■ **Exercise details**:
Beginning at the top of the data below, restate every line word for word until the line containing "परंतू अर्थाच्या बाबतीत" has been included, and omit the pictures.

(Page images and extracted text)
※ ※ ※

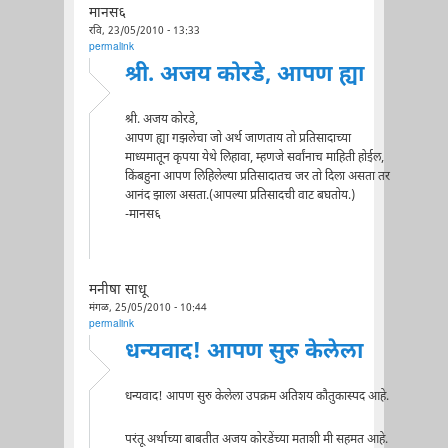
मानस६
रवि, 23/05/2010 - 13:33
permalink
श्री. अजय कोरडे, आपण ह्या
श्री. अजय कोरडे,
आपण ह्या गझलेचा जो अर्थ जाणताय तो प्रतिसादाच्या
माध्यमातून कृपया येथे लिहावा, म्हणजे सर्वांनाच माहिती होईल,
किंबहुना आपण लिहिलेल्या प्रतिसादातच जर तो दिला असता तर
आनंद झाला असता.(आपल्या प्रतिसादची वाट बघतोय.)
-मानस६
मनीषा साधू
मंगळ, 25/05/2010 - 10:44
permalink
धन्यवाद! आपण सुरु केलेला
धन्यवाद! आपण सुरु केलेला उपक्रम अतिशय कौतुकास्पद आहे.
परंतू अर्थाच्या बाबतीत अजय कोरडेंच्या मताशी मी सहमत आहे.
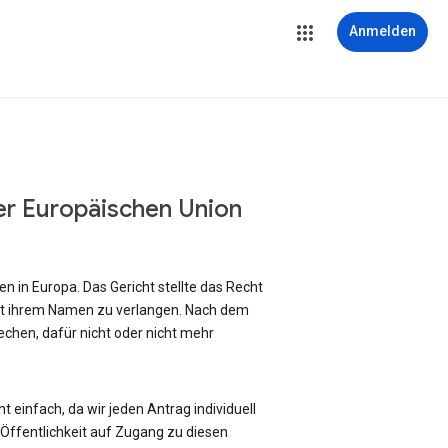
Anmelden
er Europäischen Union
 in Europa. Das Gericht stellte das Recht
it ihrem Namen zu verlangen. Nach dem
chen, dafür nicht oder nicht mehr
 einfach, da wir jeden Antrag individuell
ffentlichkeit auf Zugang zu diesen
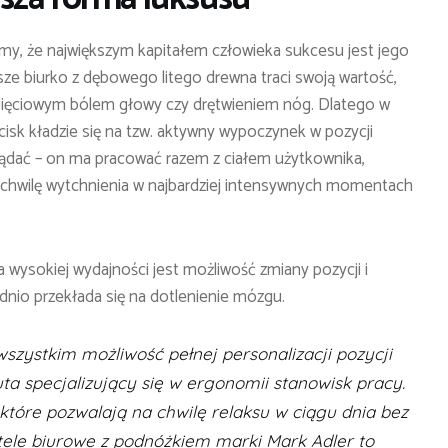
y, że największym kapitałem człowieka sukcesu jest jego
ze biurko z dębowego litego drewna traci swoją wartość,
apięciowym bólem głowy czy drętwieniem nóg. Dlatego w
isk kładzie się na tzw. aktywny wypoczynek w pozycji
lądać – on ma pracować razem z ciałem użytkownika,
 chwilę wytchnienia w najbardziej intensywnych momentach
 wysokiej wydajności jest możliwość zmiany pozycji i
nio przekłada się na dotlenienie mózgu.
wszystkim możliwość pełnej personalizacji pozycji
uta specjalizujący się w ergonomii stanowisk pracy.
które pozwalają na chwilę relaksu w ciągu dnia bez
tele biurowe z podnóżkiem marki Mark Adler to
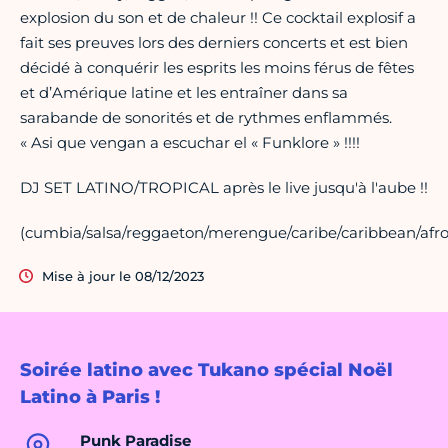
explosion du son et de chaleur !! Ce cocktail explosif a
fait ses preuves lors des derniers concerts et est bien
décidé à conquérir les esprits les moins férus de fêtes
et d’Amérique latine et les entraîner dans sa
sarabande de sonorités et de rythmes enflammés.
« Asi que vengan a escuchar el « Funklore » !!!!
DJ SET LATINO/TROPICAL après le live jusqu'à l'aube !!
(cumbia/salsa/reggaeton/merengue/caribe/caribbean/afro
Mise à jour le 08/12/2023
Soirée latino avec Tukano spécial Noël
Latino à Paris !
Punk Paradise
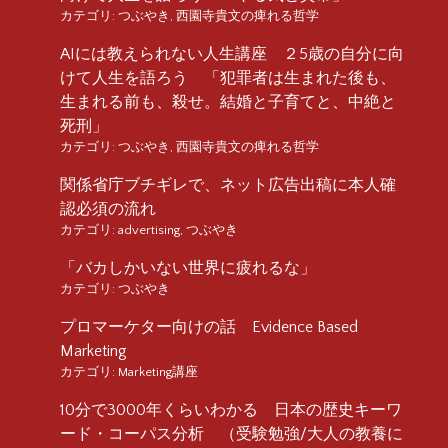
カテゴリ:
つぶやき
,
西園寺貴文の痺れる哲学
AIには教えられない人生講座 ２5歳の自分に向
けて人生を語ろう 「犯罪者は生まれた後も、
生まれる前も、殺せ。結婚と子育てと、中絶と
死刑」
カテゴリ:
つぶやき
,
西園寺貴文の痺れる哲学
関係省庁ブチギレで、ネット広告出稿に本人確
認必須の流れ
カテゴリ:
advertising
,
つぶやき
「バカしかいない世界に疲れるな」
カテゴリ:
つぶやき
プロマーケター向けの話 Evidence Based
Marketing
カテゴリ:
Marketing講座
10分で3000年くらいわかる 日本の歴史キーワ
ード・コーパス分析 （受験勉強/大人の教養に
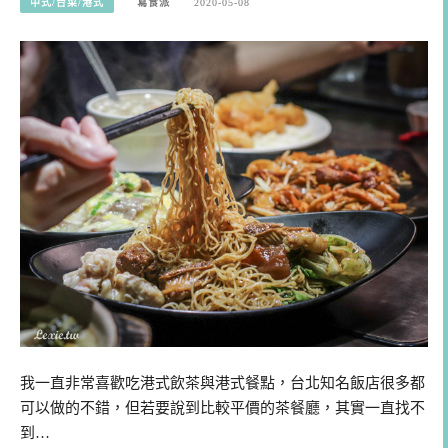
中式/台菜/港式
寫食派
2020-05-08
我一直非常喜歡吃港式飲茶與港式餐點，台北知名飯店很多都
可以做的不錯，但若要說到比較平價的茶餐廳，其實一直找不
到…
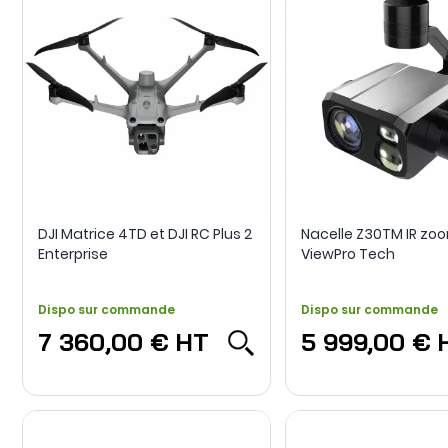
DJI Matrice 4TD et DJI RC Plus 2
Nacelle Z30TM IR zoo
Enterprise
ViewPro Tech
Dispo sur commande
Dispo sur commande
7 360,00 €
HT
5 999,00 €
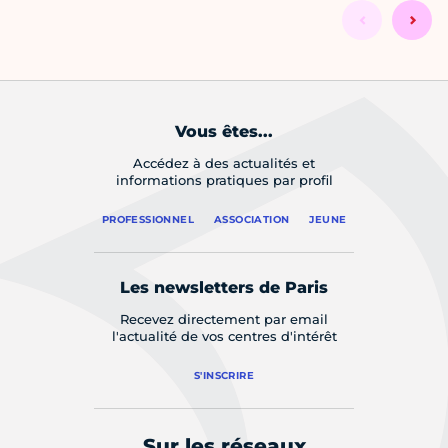
Vous êtes...
Accédez à des actualités et
informations pratiques par profil
PROFESSIONNEL
ASSOCIATION
JEUNE
Les newsletters de Paris
Recevez directement par email
l'actualité de vos centres d'intérêt
S'INSCRIRE
Sur les réseaux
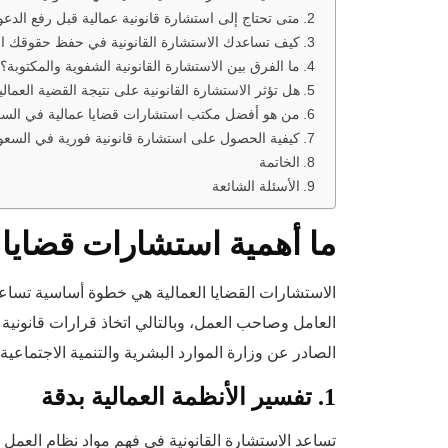
متى تحتاج إلى استشارة قانونية عمالية قبل رفع الدع
كيف تساعدك الاستشارة القانونية في حفظ حقوقك الع
ما الفرق بين الاستشارة القانونية الشفوية والمكتوبة
هل تؤثر الاستشارة القانونية على نتيجة القضية العمالي
من هو أفضل مكتب استشارات قضايا عمالية في السع
كيفية الحصول على استشارة قانونية فورية في الس
الخاتمة
الأسئلة الشائعة
ما أهمية استشارات قضايا 
الاستشارات القضايا العمالية هي خطوة أساسية تساع
العامل وصاحب العمل، وبالتالي اتخاذ قرارات قانوني
الصادر عن وزارة الموارد البشرية والتنمية الاجتماعية،
1. تفسير الأنظمة العمالية بدقة
تساعد الاستشارة القانونية في فهم مواد نظام العمل 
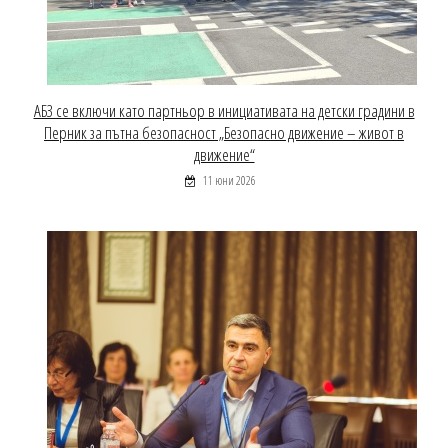
АБЗ се включи като партньор в инициативата на детски градини в
Перник за пътна безопасност „Безопасно движение – живот в
движение“
11 юни 2026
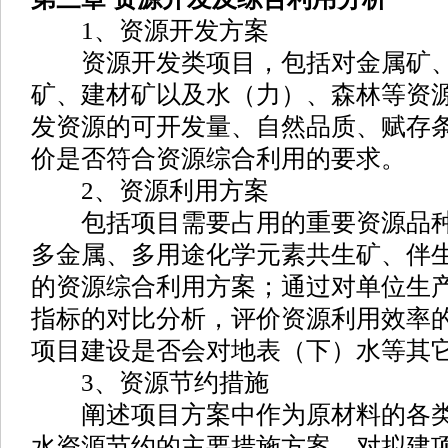
1、资源开发方案
资源开发类项目，包括对金属矿、
矿、建材矿以及水（力）、森林等资
发资源的可开发量、自然品质、赋存
价是否符合资源综合利用的要求。
2、资源利用方案
包括项目需要占用的重要资源品种
多金属、多用途化学元素共生矿、伴
的资源综合利用方案；通过对单位生
指标的对比分析，评价资源利用效率
项目建设是否会对地表（下）水等其
3、资源节约措施
阐述项目方案中作为原材料的各类
水资源节约的主要措施方案。对拟建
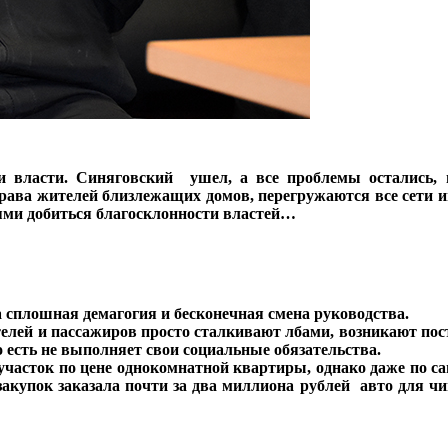
ии власти. Синяговский ушел, а все проблемы остались,
рава жителей близлежащих домов, перегружаются все сети и
ями добиться благосклонности властей…
а сплошная демагогия и бесконечная смена руководства.
елей и пассажиров просто сталкивают лбами, возникают по
 есть не выполняет свои социальные обязательства.
участок по цене однокомнатной квартиры, однако даже по с
закупок заказала почти за два миллиона рублей авто для чи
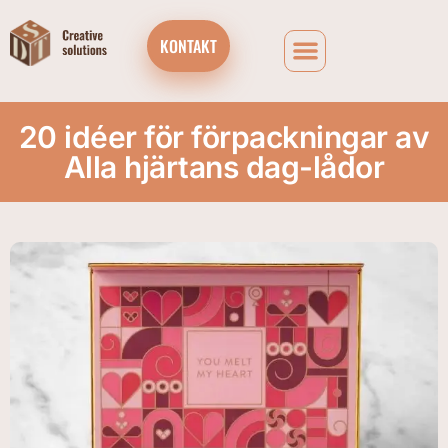
KONTAKT
20 idéer för förpackningar av
Alla hjärtans dag-lådor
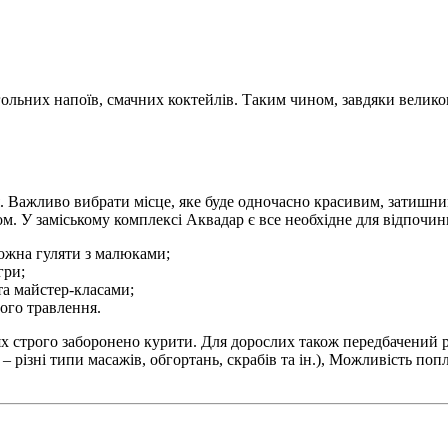
ольних напоїв, смачних коктейлів. Таким чином, завдяки великому
. Важливо вибрати місце, яке буде одночасно красивим, затишним
м. У заміському комплексі Аквадар є все необхідне для відпочинку
можна гуляти з малюками;
гри;
та майстер-класами;
ого травлення.
 строго заборонено курити. Для дорослих також передбачений ряд
 різні типи масажів, обгортань, скрабів та ін.), Можливість поп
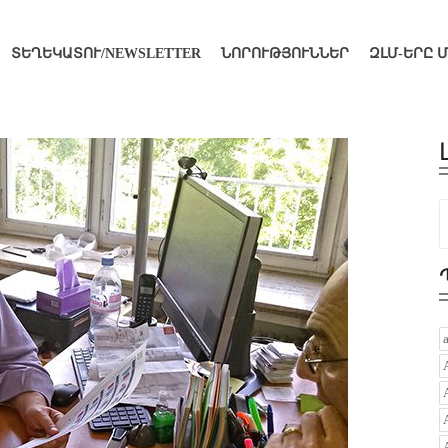
ՏԵՂԵԿԱՏՈՒ/NEWSLETTER
ՆՈՐՈՒԹՅՈՒՆՆԵՐ
ԶԼՄ-ԵՐԸ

※ ※ ※

■ **Task result**:
मानस६
रवि, 23/05/2010 - 13:33
permalink
श्री. अजय कोरडे, आपण ह्या
श्री. अजय कोरडे,
आपण ह्या गझलेचा जो अर्थ जाणताय तो प्रतिसादाच्या
माध्यमातून कृपया येथे लिहावा, म्हणजे सर्वांनाच माहिती होईल,
किंबहुना आपण लिहिलेल्या प्रतिसादातच जर तो दिला असता तर
आनंद झाला असता.(आपल्या प्रतिसादची वाट बघतोय.)
-मानस६
मनीषा साधू
मंगळ, 25/05/2010 - 10:44
permalink
धन्यवाद! आपण सुरु केलेला
धन्यवाद! आपण सुरु केलेला उपक्रम अतिशय कौतुकास्पद आहे.
परंतू अर्थाच्या बाबतीत अजय कोरडेंच्या मताशी मी सहमत आहे.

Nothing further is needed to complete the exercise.